___ PAGE TEXT ___

This Oscar nominee isn’t Victor Hugo’s classic. Or is it?
Film | by Jorge Ignacio Castillo
Les Misérables
Opens Feb 7
Roxy theatre
If you still think French films are about lecherous old dudes and surly young females who don’t act like recognizable humans, you need to get out more. Modern French cinema is raw, uncomfortable and boundary-pushing. It’s a shame we don’t get more of it beyond watered-down American remakes and award winners too celebrated to be denied.
Les Misérables is the latter. Written and directed by Ladj Ly based on his short film, this Cannes Film Festival prize winner and Best International Foreign Feature Oscar nominee isn’t directly related to Victor Hugo’s novel but there’s plenty of connective tissue.
Set in Montfermeil — the perennially impoverished Paris suburb where Hugo set much of his masterpiece — the movie follows town cop Stephane in his first two days on the anti-crime squad. The place is a cultural melting pot, filled with sniping gangs, wandering children and general unease. Stephane’s colleagues, Chris and Gwada, walk the line between bluster and brutality.
A seemingly absurd investigation — the disappearance of a lion cub from a less-than-cheery circus — threatens to pit the Roma against the kingpin known as The Major. Not ones to tread carefully, the anti-crime squad botches the case and brings tensions to a boil.

___ DATASET RECORDS ___

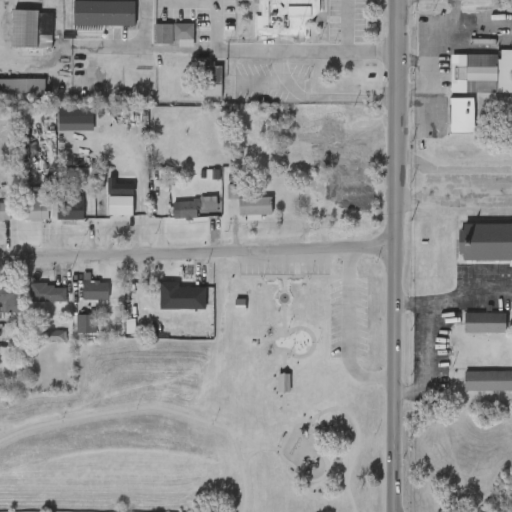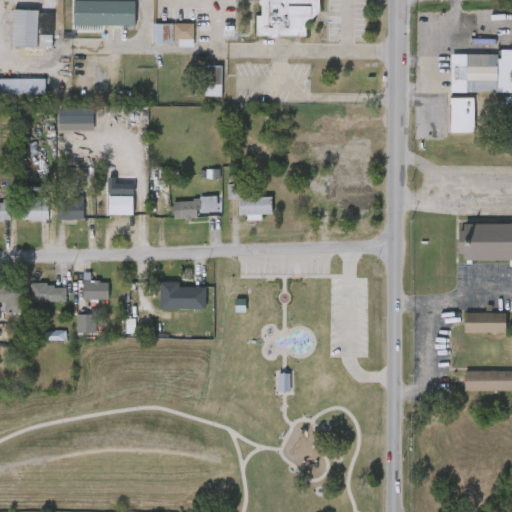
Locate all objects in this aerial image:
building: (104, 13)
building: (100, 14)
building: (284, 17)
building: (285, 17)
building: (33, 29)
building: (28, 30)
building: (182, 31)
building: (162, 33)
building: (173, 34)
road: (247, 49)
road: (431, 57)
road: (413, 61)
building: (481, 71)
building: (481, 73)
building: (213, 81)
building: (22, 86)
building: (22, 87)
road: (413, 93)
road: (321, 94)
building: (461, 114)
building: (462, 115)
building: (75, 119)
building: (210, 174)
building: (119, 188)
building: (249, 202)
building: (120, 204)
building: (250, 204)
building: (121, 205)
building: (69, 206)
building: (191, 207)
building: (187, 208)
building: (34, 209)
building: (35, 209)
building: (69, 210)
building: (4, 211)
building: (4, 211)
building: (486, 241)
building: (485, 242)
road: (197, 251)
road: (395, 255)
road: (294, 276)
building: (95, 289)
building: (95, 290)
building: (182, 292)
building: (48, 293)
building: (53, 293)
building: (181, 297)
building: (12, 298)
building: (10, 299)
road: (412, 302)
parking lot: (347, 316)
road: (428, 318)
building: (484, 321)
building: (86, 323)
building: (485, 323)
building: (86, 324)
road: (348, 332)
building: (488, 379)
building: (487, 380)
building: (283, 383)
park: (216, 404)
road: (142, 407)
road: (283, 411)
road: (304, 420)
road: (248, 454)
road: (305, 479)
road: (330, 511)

___
___ DATASET RECORDS ___

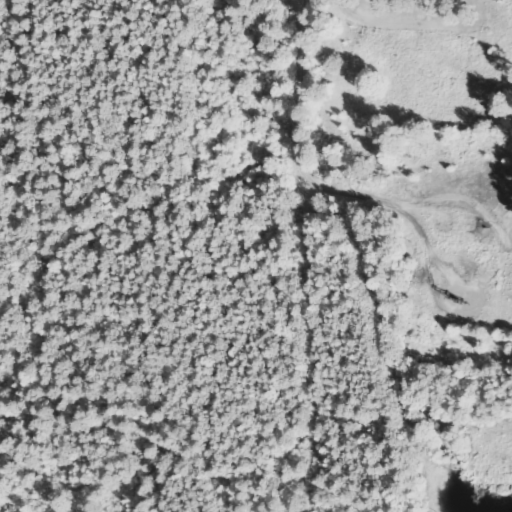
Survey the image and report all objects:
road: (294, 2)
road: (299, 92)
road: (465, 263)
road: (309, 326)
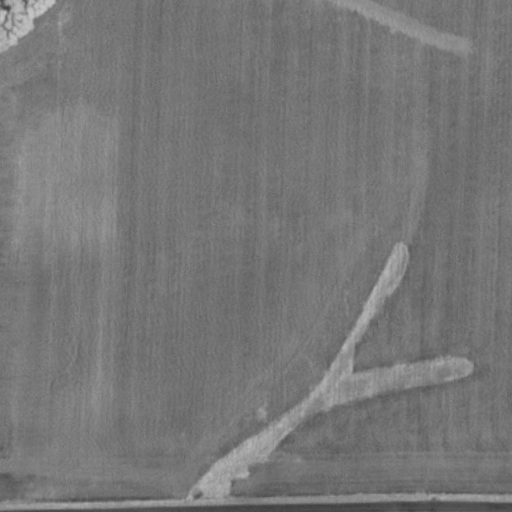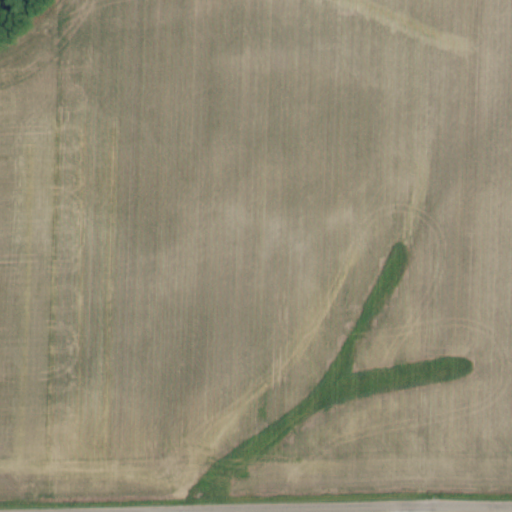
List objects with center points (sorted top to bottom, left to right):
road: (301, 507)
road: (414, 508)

___

» CHECK YOUR UNDERSTANDING
1. In the Les Misérables review, swap "French" for "Italian" and give the passage between "This Oscar nominee" and "of connective tissue.", inclusive.
2. Write the next part of the Les Misérables film review, picking up after its last sentence.

» RESULTS OF THE TASKS
1.
This Oscar nominee isn’t Victor Hugo’s classic. Or is it?
Film | by Jorge Ignacio Castillo
Les Misérables
Opens Feb 7
Roxy theatre
If you still think Italian films are about lecherous old dudes and surly young females who don’t act like recognizable humans, you need to get out more. Modern Italian cinema is raw, uncomfortable and boundary-pushing. It’s a shame we don’t get more of it beyond watered-down American remakes and award winners too celebrated to be denied.
Les Misérables is the latter. Written and directed by Ladj Ly based on his short film, this Cannes Film Festival prize winner and Best International Foreign Feature Oscar nominee isn’t directly related to Victor Hugo’s novel but there’s plenty of connective tissue.

2.
Les Misérables works well as a portrayal of social issues bumping against each other in depressed urban areas, and as a thriller. No one is innocent, not even the children. Stephane seems to at least have ethics, but in his efforts to fit in he puts his conscience in check for too long.
Race is the film’s most complicated aspect. It’s never directly addressed but it impacts every interaction. Director Ly doesn’t particularly care about the fairness of his portrayals (his offhand use of the slur “gypsies” gives me pause). His main concern is drawing a direct line between the absence of positive male role models and the children’s disregard for authority figures.
The main plot of Les Misérables is solved in 90 minutes but the movie gives itself time to take stock. The epilogue has a potent, unresolved action sequence likely to irk those who need resolutions but it’s truer to the story than any clean ending would be.